Hi
I am currently experimenting around with OLAP functionalities of
gremlin (on Janusgraph). While I get simple queries to run like
a charm, I am encountering issues with a slightly more complex
case. I have the feeling that the devil hides somewhere in the
details, but I am currently unable to pinpoint it, and am hoping
to get some help here ...
Setup
- Managed Spark (Dataproc, Google Cloud Platform)
- 1 Master, up to 5 worker nodes (auto scaling enabled, each
nodes has roughly 40 GB memory available for Spark jobs. But I
am pretty flexible here and can easily configure more RAM, more
CPU, more cores)
- (embedded) Janusgrap 0.5.2 backed by ScyllaDB
- Tinkerpop / Spark Gremlin 3.4.7
- Spark job is a Java application
- Current graph has roughly 22 million vertices and 24 million
edges, ~65 GB storage on Scylla DB)
Use Case
I want to calculated shortcut edges between two "company"
vertices.
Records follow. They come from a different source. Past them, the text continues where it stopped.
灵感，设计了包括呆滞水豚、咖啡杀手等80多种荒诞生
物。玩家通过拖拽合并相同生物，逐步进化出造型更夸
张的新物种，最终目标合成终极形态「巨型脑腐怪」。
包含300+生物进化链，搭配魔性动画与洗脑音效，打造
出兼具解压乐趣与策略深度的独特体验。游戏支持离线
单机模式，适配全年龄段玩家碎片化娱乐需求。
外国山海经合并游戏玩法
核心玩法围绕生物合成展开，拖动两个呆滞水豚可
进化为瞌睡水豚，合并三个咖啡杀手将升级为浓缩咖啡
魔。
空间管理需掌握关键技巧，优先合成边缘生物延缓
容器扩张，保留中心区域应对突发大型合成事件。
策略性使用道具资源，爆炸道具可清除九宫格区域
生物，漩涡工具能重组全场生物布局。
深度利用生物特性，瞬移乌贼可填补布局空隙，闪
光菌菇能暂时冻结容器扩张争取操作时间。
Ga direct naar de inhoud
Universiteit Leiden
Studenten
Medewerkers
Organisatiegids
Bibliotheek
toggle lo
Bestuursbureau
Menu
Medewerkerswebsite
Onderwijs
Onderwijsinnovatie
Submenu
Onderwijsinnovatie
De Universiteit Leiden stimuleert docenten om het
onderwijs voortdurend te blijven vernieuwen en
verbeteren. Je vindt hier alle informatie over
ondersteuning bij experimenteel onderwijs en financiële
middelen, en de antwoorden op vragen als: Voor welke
Two companies are linked via 4 edges (see image below,
the red link is the shortcut edge I want to calculate)
Issue
Some simple queries (like g.V().count or g.E().count()) work
like a charm, so my setup is in general working. However my
shortcut edge-calculating is not.
The (simplified) query is as follows (that query is suposed to
return the top 10 related companies)
g = GraphFactory.open(configuration).traversal().withComputer(SparkGraphComputer.class)
g.V().has("company", "companyName", "company")
.as("start")
.in("has_company")
.has("deleted", false)
.repeat(
bothE()
.filter(hasLabel("has_propertyA", "has_propertyB"))
.otherV()
.simplePath())
.times(2)
.has("product", "site", "de")
.has("deleted", false)
.dedup()
.out("has_company")
.where(P.neq("start"))
.groupCount().by()
.order(Scope.local).by(select(Column.values)).limit(Scope.local, 100)
.unfold()
.project("company", "tf", "tf-idf")
.by(select(Column.keys).values("companyName"))
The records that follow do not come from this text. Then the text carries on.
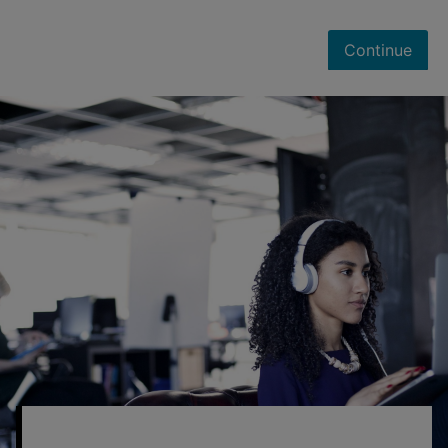
den fyller en viktig funksjon i mange ulike typer
utredninger.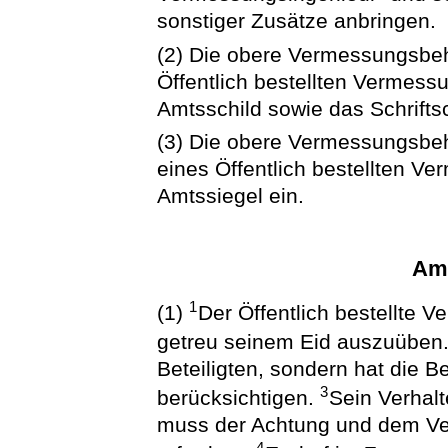
sonstiger Zusätze anbringen.
(2) Die obere Vermessungsbe
Öffentlich bestellten Vermess
Amtsschild sowie das Schriftsc
(3) Die obere Vermessungsbe
eines Öffentlich bestellten V
Amtssiegel ein.
Am
1
(1)
Der Öffentlich bestellte 
getreu seinem Eid auszuüben
Beteiligten, sondern hat die 
3
berücksichtigen.
Sein Verhal
muss der Achtung und dem Ver
4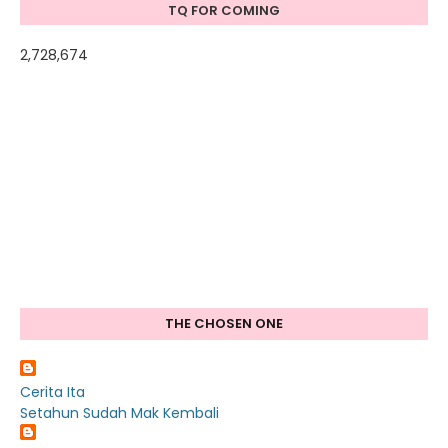
TQ FOR COMING
2,728,674
THE CHOSEN ONE
Cerita Ita
Setahun Sudah Mak Kembali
.by(select(Column.values)) // tf
.by(project("tf", "df") // idf
.by(select(Column.values))
.by(select(Column.keys).in("has_company").count())
.math("tf *
log10(2000000/df)")) // todo
fix the hardcoded 2m
.fold()
.order(Scope.local).by(select("tf-idf"), Order.desc).limit(Scope.local, 10)
This runs into timeout or memory issues or any other weird kind
of issues, even if I give an insanely high amount of memory to
the executor (or driver), or simply stops after some time
because some executors failed 10 times.
By trying to pinpoint the issue, I executed the following
much more limited query, first on our "normal" OLTP Janusgraph
server, and then using the SparkGraphComputer.
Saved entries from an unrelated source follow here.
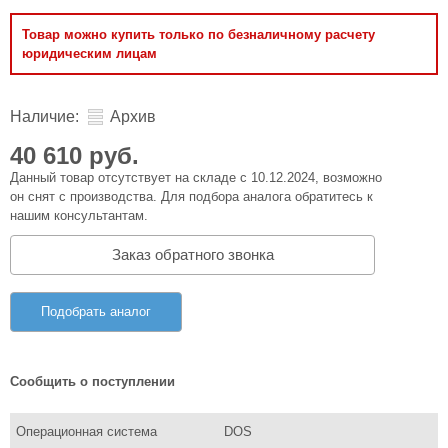
Товар можно купить только по безналичному расчету
юридическим лицам
Наличие:
Архив
40 610 руб.
Данный товар отсутствует на складе с 10.12.2024, возможно
он снят с производства. Для подбора аналога обратитесь к
нашим консультантам.
Заказ обратного звонка
Подобрать аналог
Сообщить о поступлении
Операционная система
DOS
While in the OLTP version, I get a result within seconds, I
don't if I use SparkGraphComputer. I don't expect the response
within seconds, because bringing up the whole spark context
takes its time. But I wouldn't expect hours either.
What is wrong? I assume I am using some construct somewhere that
should not be used in that mode, but I don't see what.
g.V().has("company", "companyName", "company")
.as("start")
.in("has_company")
.has("deleted", false)
.repeat(
bothE()
.filter(hasLabel("has_propertyA
", "has_propertyB
"))
.otherV()
.simplePath())
.times(2)
.has("jobOffer", "site", "de")
.has("deleted", false)
.limit(1000)
.out("has_company")
.where(P.neq("start"))
.groupCount().by()
.order(Scope.local).by(select(Column.values)).limit(Scope.local, 100)
.unfold()
.project("company", "tf", "tf-idf")
.by(select(Column.keys).values("companyName"))
.by(select(Column.values)) // tf
.by(project("tf", "df") // idf
.by(select(Column.values))
.by(select(Column.keys).in("has_company").count())
.math("tf *
log10(2000000/df)")) // todo
fix the 2m
.fold()
.order(Scope.local).by(select("tf-idf"), Order.desc).limit(Scope.local, 10)
.toList();
Janusgraph.conf
For the sake of completeness, here my complete configuration
# Hadoop Graph Configuration
gremlin.graph=org.apache.tinkerpop.gremlin.hadoop.structure.HadoopGraph
gremlin.hadoop.graphReader=org.janusgraph.hadoop.formats.cql.CqlInputFormat
gremlin.hadoop.graphWriter=org.apache.hadoop.mapreduce.lib.output.NullOutputFormat
gremlin.hadoop.jarsInDistributedCache=true
gremlin.hadoop.inputLocation=none
gremlin.hadoop.outputLocation=output
gremlin.spark.persistContext=true
gremlin.spark.graphStorageLevel=MEMORY_AND_DISK
# Scylla
janusgraphmr.ioformat.conf.storage.backend=cql
janusgraphmr.ioformat.conf.storage.hostname=<ip>
janusgraphmr.ioformat.conf.storage.port=<port>
janusgraphmr.ioformat.conf.index.search.backend=lucene
janusgraphmr.ioformat.conf.index.search.directory=/tmp/
janusgraphmr.ioformat.conf.index.search.hostname=127.0.0.1
cassandra.input.partitioner.class=org.apache.cassandra.dht.Murmur3Partitioner
cassandra.input.widerows=true
# Spark
spark.master=yarn
spark.submit.deployMode=client
spark.serializer=org.apache.spark.serializer.KryoSerializer
spark.kryo.registrator=org.janusgraph.hadoop.serialize.JanusGraphKryoRegistrator
### I tried with different
memory settings here, up to 50G more executor
spark.executor.memory=16g
spark.executor.memoryOverhead=4g
spark.driver.memory=16g
spark.driver.memoryOverhead=4g
spark.eventLog.enabled=true
spark.network.timeout=300s
Any hints, thoughts, comments, feedback are greatly appreciated
Cheers,
Claire
--